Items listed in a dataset
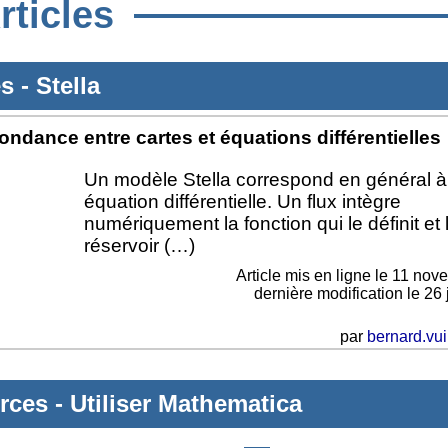
rticles
es
-
Stella
ndance entre cartes et équations différentielles
Un modèle Stella correspond en général 
équation différentielle. Un flux intègre
numériquement la fonction qui le définit et 
réservoir (…)
Article mis en ligne le
11 nov
dernière modification le 26 
par
bernard.vui
rces
-
Utiliser Mathematica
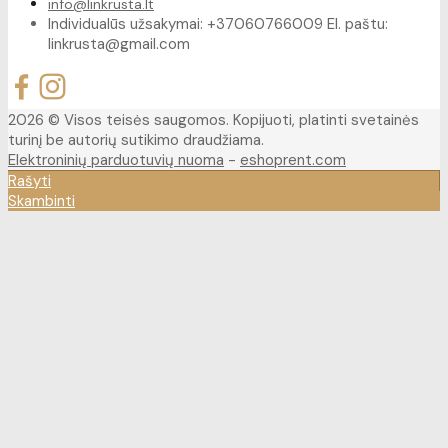
info@linkrusta.lt
Individualūs užsakymai: +37060766009 El. paštu:
linkrusta@gmail.com
2026 © Visos teisės saugomos. Kopijuoti, platinti svetainės
turinį be autorių sutikimo draudžiama.
Elektroninių parduotuvių nuoma
-
eshoprent.com
Rašyti
Skambinti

Problem to solve.
Filter the lines above, keeping each one that contains the string "Stella".

Output for this task.
Stella
Un modèle Stella correspond en général 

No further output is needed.